This is a pretty interesting topic, but how many bands has everyone got on this site. Like I said before, I don't know if I hunt the wrong areas, but I have never got one or been on a hunt where a banded bird was taken. But that double bander at the zoo sure would be nice!!! I think we have all seen him.

A couple years ago i followed those birds out of town one night and went out and shot 2 of them the next morning....what a blast. It is a short hunt however as it is one flock and after you shoot at em once the hunt is over.

Personally I would rather shoot a wood duck than a banded bird. I've never bagged one of those either.

ps....Dlip......go pi$$ on a live wire :lol: :lol:


----------



## bjn (Jul 17, 2003)

IMHO, I feel that each and every band I have has a story behind it. I can remember each and every one of those hunts like it was yesterday. By the way everyone sounds on here, I have been lucky as I have quite a few of them, all fair chase, mostly snows and mallards. Shooting the actual birds with bands on them is luck, but putting in the time and effort to harvest that many birds and actually getting out enough to increase your odds isn't luck at all. I wear all my bands on my lanyard, except the ones on mounts (that were the actual bird, not throwing a band on another bird). I don't see anything wrong with it as long as they were fair chase wild birds.


----------



## Kansas Kid (Nov 20, 2003)

I have been hunting waterfowl for over 20 years and I only have two bands. I have a friend that has shot probably less than 1/5 the birds that I have in my life and I think he has 5 now. I have both my bands on my lanyard, but my dad sent his back in during the mid 80's to get the $10 reward on it. I wouldn't send mine in for $100. I guess that's how different people look at things.


----------



## buckseye (Dec 8, 2003)

my dog wears the bands he fetches on his collar...the ol boy has more bling bling than Mr.
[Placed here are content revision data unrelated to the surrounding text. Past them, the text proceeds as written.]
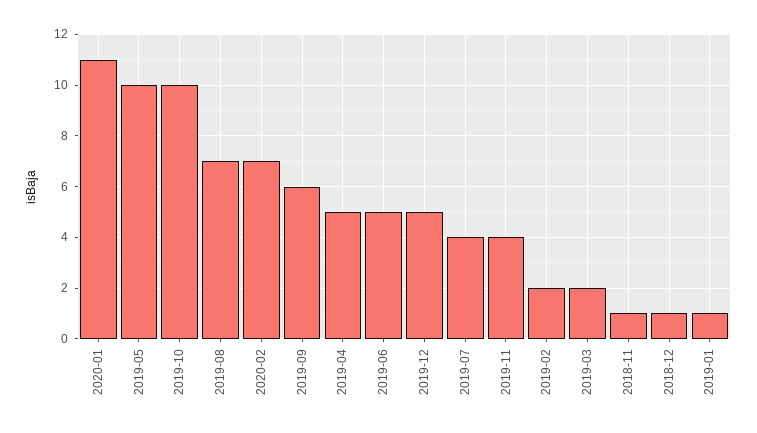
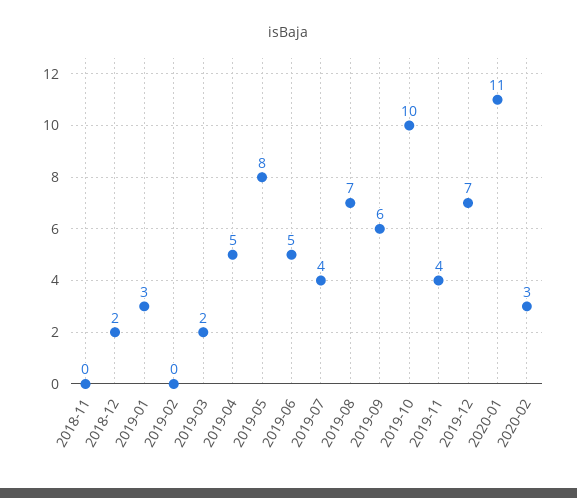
  {
    "2020-01": 11,
-   "2019-05": 10,
+   "2019-05": 8,
    "2019-10": 10,
    "2019-08": 7,
-   "2020-02": 7,
+   "2020-02": 3,
    "2019-09": 6,
    "2019-04": 5,
    "2019-06": 5,
-   "2019-12": 5,
+   "2019-12": 7,
    "2019-07": 4,
    "2019-11": 4,
-   "2019-02": 2,
+   "2019-02": 0,
    "2019-03": 2,
-   "2018-11": 1,
+   "2018-11": 0,
-   "2018-12": 1,
+   "2018-12": 2,
-   "2019-01": 1
+   "2019-01": 3
  }

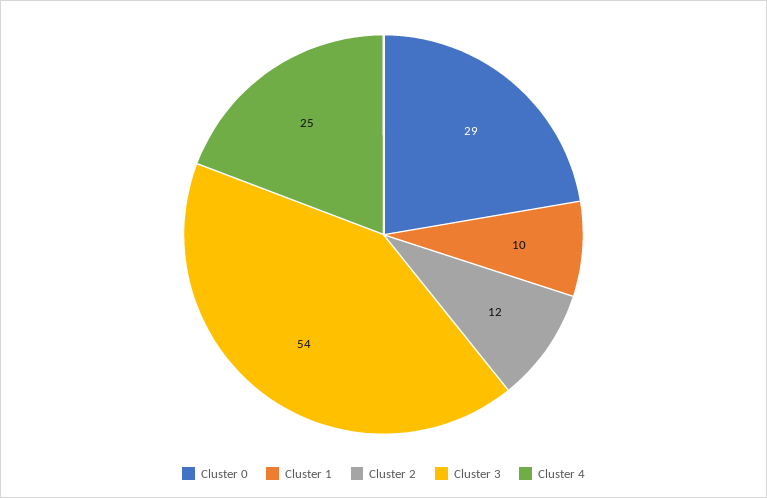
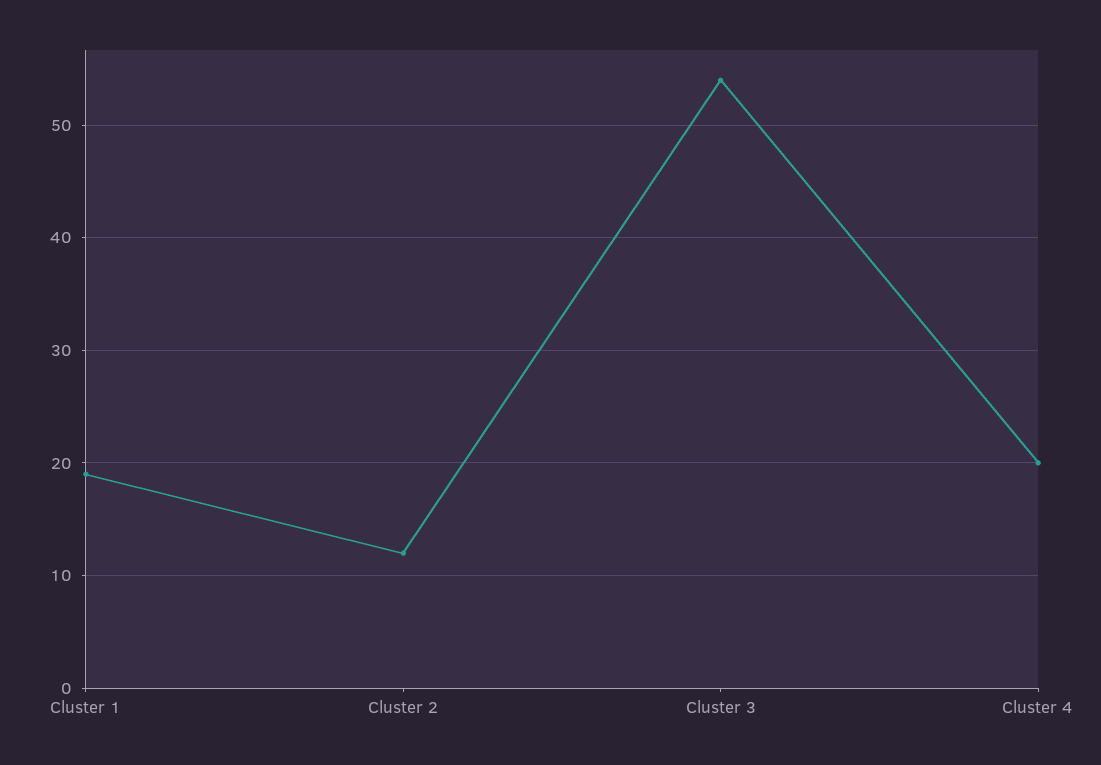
  {
-   "Cluster 0": 29,
-   "Cluster 1": 10,
+   "Cluster 1": 19,
    "Cluster 2": 12,
    "Cluster 3": 54,
-   "Cluster 4": 25
+   "Cluster 4": 20
  }

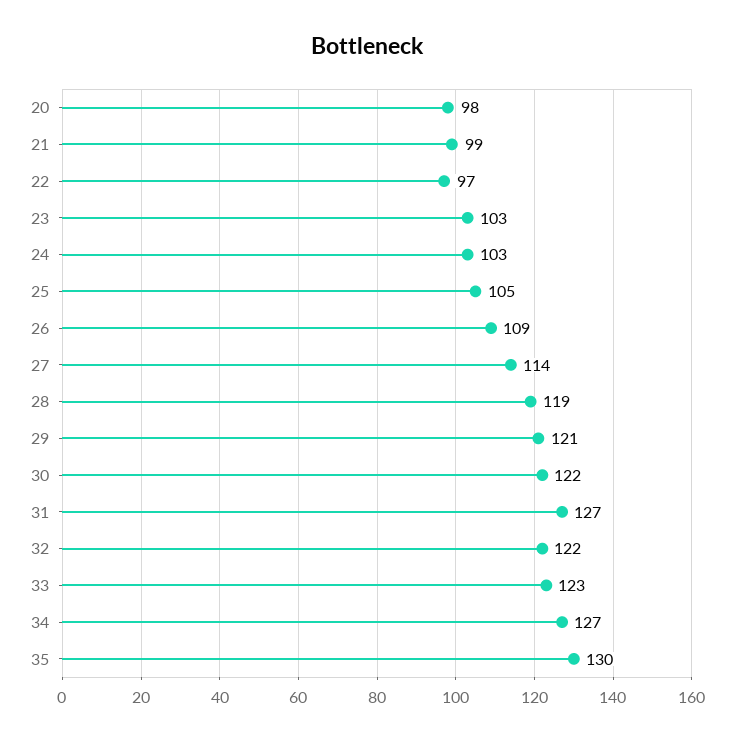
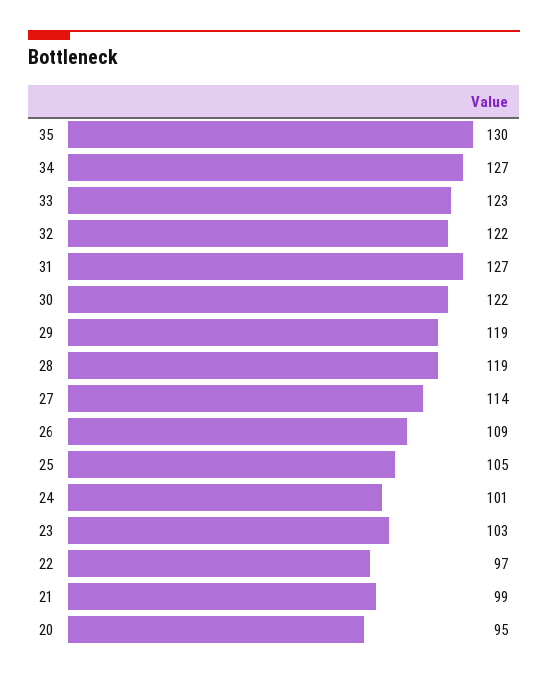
  {
-   "20": 98,
+   "20": 95,
    "21": 99,
    "22": 97,
    "23": 103,
-   "24": 103,
+   "24": 101,
    "25": 105,
    "26": 109,
    "27": 114,
    "28": 119,
-   "29": 121,
+   "29": 119,
    "30": 122,
    "31": 127,
    "32": 122,
    "33": 123,
    "34": 127,
    "35": 130
  }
T!!!!


----------



## duckbuster808 (Apr 27, 2004)

i would love to shoot a band in lower mi....it probably wont happen for awhile though considering there arent that many places to hunt around here and most farmers wont allow you to hunt.there are only a few places to hunt that i know of they are shiawasse nianquin and fish point...and fishhook if you want to shoot a wood duck just come on over to michigan and i guarantee you will shoot one or even your limit of two! they are all over the place here.....my friend even shot one that had a band..How rare is that!


----------



## dlip (May 16, 2004)

thats a good idea 


> my dog wears the bands he fetches on his collar...the ol boy has more bling bling than Mr. T!!!!


now, i gotta get the dog


----------



## buckseye (Dec 8, 2003)

:lol: :lol: :lol:


----------



## Ryan_Todd (Apr 11, 2004)

a friend of mine helped out with banding once maybe i'll have to give him a call. :wink:


----------



## buckseye (Dec 8, 2003)

to find banding locations I suggest taking a drive and visiting all the NWR's near to where you live...if you ask they would most likely tell ya if they have a banding program going. 8)


----------



## duckbuster808 (Apr 27, 2004)

ill have to look in to that....thanxs for all the opinions guys.

duckbuster808


----------



## Schemy (Aug 5, 2004)

To a waterfowl hunter the band is like a right of passage. It doesn't mean you are any better of a hunter than the guy next to you, but rather that you are dedicated to the sport enough and understand the significance of the band. I wouldn't personally buy bands to display on my lanyard, however I may consider buying some if they were to be used in mount or in some other sort of display. A man just shouldn't take credit for another guys hunting by buying the bands on his lanyard.


----------



## gooseman32 (Aug 15, 2003)

I believe its what part of the country or countries your from. I can vouch for here in Ohio and Michigan and Ontario. Bands are big trophies for most guys. When I go to my place in Sask. no one cares about them.

Back 5-7 years ago when short reeds and ground blinds got real popular the guys pushing them on National basis all had lanyards full of bands.(Grounds, Foils,Zink,ect...) I think that made bands much more popular at a national level. Bands have been around for many, many years but not at the popularity level they are now.

I my self have around 20 bands and ware them on my lanyard. I'm proud of them and I like to show them off. And I like to see other guys bands on there lanyards also.


----------